# Cramming Entropy Encoding into Index Buffer Compression

I was never really happy with the compression ratio achieved in the Vertex Cached Optimised Index Buffer Compression algorithm, including the improved version, even though the speed was good (if you haven’t read these posts, this one might not make sense in places). One of the obvious strategies to improve the compression was to add some form of entropy encoding. The challenge was to get a decent boost in compression ratio while keeping decoding and encoding speed/memory usage reasonable.

Index buffers may not seem at first glance to be that big of a deal in terms of size, but actually they can be quite a large proportion of a mesh, especially for 32bit indices. This is because on average there are approximately 2 triangles for each vertex in a triangle mesh and each triangle takes up 12 bytes.

Note, for the remainder of this post I’ll be basing the work on the second triangle code based algorithm, that currently does not handle degenerate triangles (triangles where 2 vertices are the same). It is not impossible to modify this algorithm to support degenerates, but that will be for when I have some more spare time.

## Probability Distributions

From previous work, I had a hunch about what the probability distribution for the triangle codes was, with the edge/new vertex code being the most likely and the edge/cache code being almost as frequent. During testing, collected statistics showed this was indeed the case. In fact, for the vertex cache optimised meshes tested, over 98% of the triangle codes were one of the edge codes (including edge/free vertex, but in a much lower proportion).

Entropy encoding on the triangle codes alone wouldn’t be enough to make much of a difference (given the triangle code is only 4 bits and the average triangle about 12.5 in the current algorithm), without reducing the amount of space used by the edge and vertex cache FIFO index entries. Luckily, Tom Forsyth’s vertex cache optimisation algorithm (explained here) is designed to take advantage of multiple potential cache sizes (32 entries or smaller), meaning it biases towards more recent cache entries (as that will cause a hit in both the smaller and larger caches).

The probability distributions (charted below, averaged over a variety of vertex cache optimised meshes) are quite interesting. Both show a relatively geometric distribution with some interesting properties: Vertex FIFO index 0 is a special case, largely due to it being the most common vertex in edge cache hits. Also, the 2 edges usually going into the edge cache for a triangle (the other edge is usually from the cache already) share very similar probabilities, making the distribution step down after every second entry. Overall these distributions are good news for entropy encoding, because all of our most common cases are considerably more frequent than our less common ones.

1. Edge FIFO Index Probability Distribution

2. Vertex FIFO Index Probability Distribution

The probability distributions were similar enough between meshes optimised with Tom’s algorithm that I decided to stick with a static set of probability distributions for all meshes. This has some distinct advantages; there is no code table overhead in the compression stream (important for small meshes) and we can encode the stream in a single pass (we don’t have to build a probability distribution before encoding).

— Problems to work on —
(a) Reproduce everything in the index buffer compression post from "# Cramming Entropy" down to "up 12 bytes.".
(b) In the entries, replace "blade" with "pane" in everything from the line containing "### Configure input" down to the last line of the entries, keeping all else unchanged. Return only those lines.
These entries have no connection to the index buffer compression post.

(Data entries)
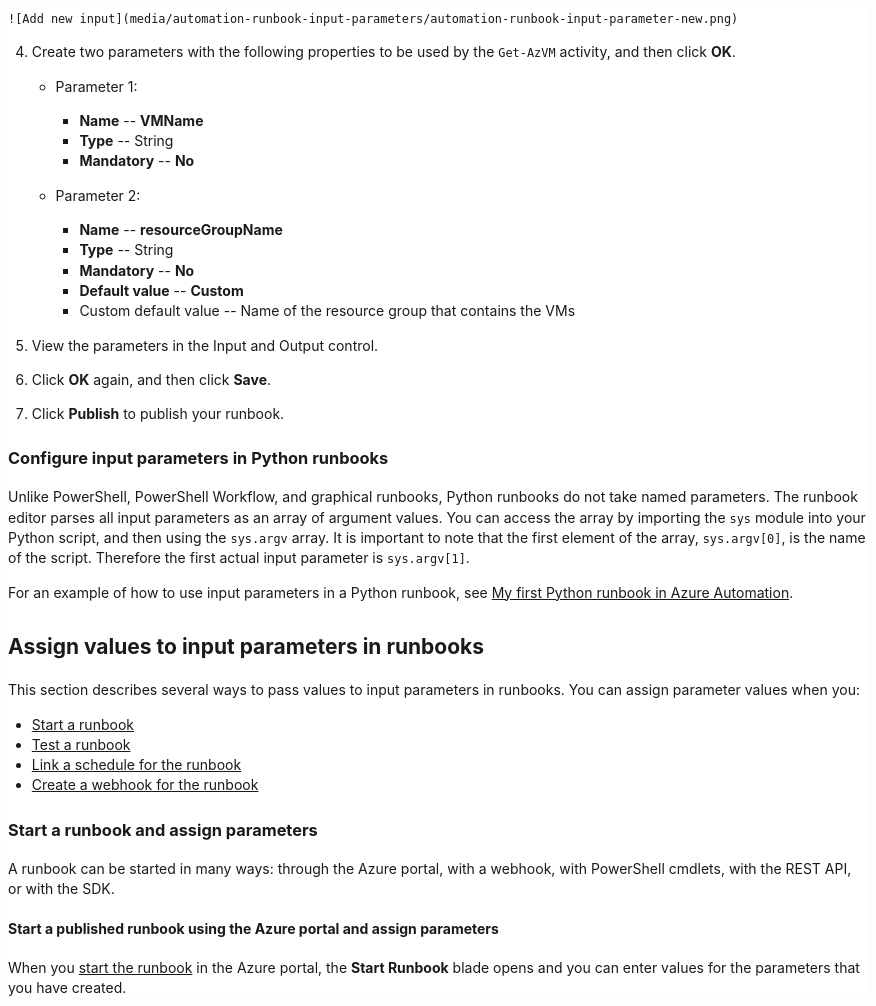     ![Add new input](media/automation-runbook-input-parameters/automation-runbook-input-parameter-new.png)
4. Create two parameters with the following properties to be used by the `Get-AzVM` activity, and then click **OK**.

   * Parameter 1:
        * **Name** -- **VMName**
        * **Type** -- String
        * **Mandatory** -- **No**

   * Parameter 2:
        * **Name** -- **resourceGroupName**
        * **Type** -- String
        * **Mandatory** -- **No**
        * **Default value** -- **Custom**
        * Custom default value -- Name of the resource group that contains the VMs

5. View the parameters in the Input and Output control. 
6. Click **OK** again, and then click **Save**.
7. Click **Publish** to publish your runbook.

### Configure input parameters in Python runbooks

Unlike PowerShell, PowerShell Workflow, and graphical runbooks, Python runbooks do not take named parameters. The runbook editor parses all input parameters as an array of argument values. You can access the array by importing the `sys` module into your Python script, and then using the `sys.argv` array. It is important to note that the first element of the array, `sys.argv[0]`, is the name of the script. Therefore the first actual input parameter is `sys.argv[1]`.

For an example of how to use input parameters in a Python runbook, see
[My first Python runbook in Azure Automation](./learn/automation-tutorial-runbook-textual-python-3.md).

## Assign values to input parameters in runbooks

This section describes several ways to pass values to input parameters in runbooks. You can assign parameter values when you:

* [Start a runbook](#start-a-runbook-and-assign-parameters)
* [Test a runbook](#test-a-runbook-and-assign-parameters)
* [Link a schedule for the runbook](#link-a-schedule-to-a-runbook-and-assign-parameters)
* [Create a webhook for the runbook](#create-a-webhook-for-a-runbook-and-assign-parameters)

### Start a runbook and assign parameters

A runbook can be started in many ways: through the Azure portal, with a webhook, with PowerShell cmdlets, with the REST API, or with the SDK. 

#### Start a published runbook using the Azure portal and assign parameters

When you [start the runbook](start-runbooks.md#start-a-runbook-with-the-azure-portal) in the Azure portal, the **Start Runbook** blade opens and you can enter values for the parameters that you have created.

— Numbered responses —
(a)
# Cramming Entropy Encoding into Index Buffer Compression

I was never really happy with the compression ratio achieved in the Vertex Cached Optimised Index Buffer Compression algorithm, including the improved version, even though the speed was good (if you haven’t read these posts, this one might not make sense in places). One of the obvious strategies to improve the compression was to add some form of entropy encoding. The challenge was to get a decent boost in compression ratio while keeping decoding and encoding speed/memory usage reasonable.

Index buffers may not seem at first glance to be that big of a deal in terms of size, but actually they can be quite a large proportion of a mesh, especially for 32bit indices. This is because on average there are approximately 2 triangles for each vertex in a triangle mesh and each triangle takes up 12 bytes.

(b)
### Configure input parameters in Python runbooks

Unlike PowerShell, PowerShell Workflow, and graphical runbooks, Python runbooks do not take named parameters. The runbook editor parses all input parameters as an array of argument values. You can access the array by importing the `sys` module into your Python script, and then using the `sys.argv` array. It is important to note that the first element of the array, `sys.argv[0]`, is the name of the script. Therefore the first actual input parameter is `sys.argv[1]`.

For an example of how to use input parameters in a Python runbook, see
[My first Python runbook in Azure Automation](./learn/automation-tutorial-runbook-textual-python-3.md).

## Assign values to input parameters in runbooks

This section describes several ways to pass values to input parameters in runbooks. You can assign parameter values when you:

* [Start a runbook](#start-a-runbook-and-assign-parameters)
* [Test a runbook](#test-a-runbook-and-assign-parameters)
* [Link a schedule for the runbook](#link-a-schedule-to-a-runbook-and-assign-parameters)
* [Create a webhook for the runbook](#create-a-webhook-for-a-runbook-and-assign-parameters)

### Start a runbook and assign parameters

A runbook can be started in many ways: through the Azure portal, with a webhook, with PowerShell cmdlets, with the REST API, or with the SDK. 

#### Start a published runbook using the Azure portal and assign parameters

When you [start the runbook](start-runbooks.md#start-a-runbook-with-the-azure-portal) in the Azure portal, the **Start Runbook** pane opens and you can enter values for the parameters that you have created.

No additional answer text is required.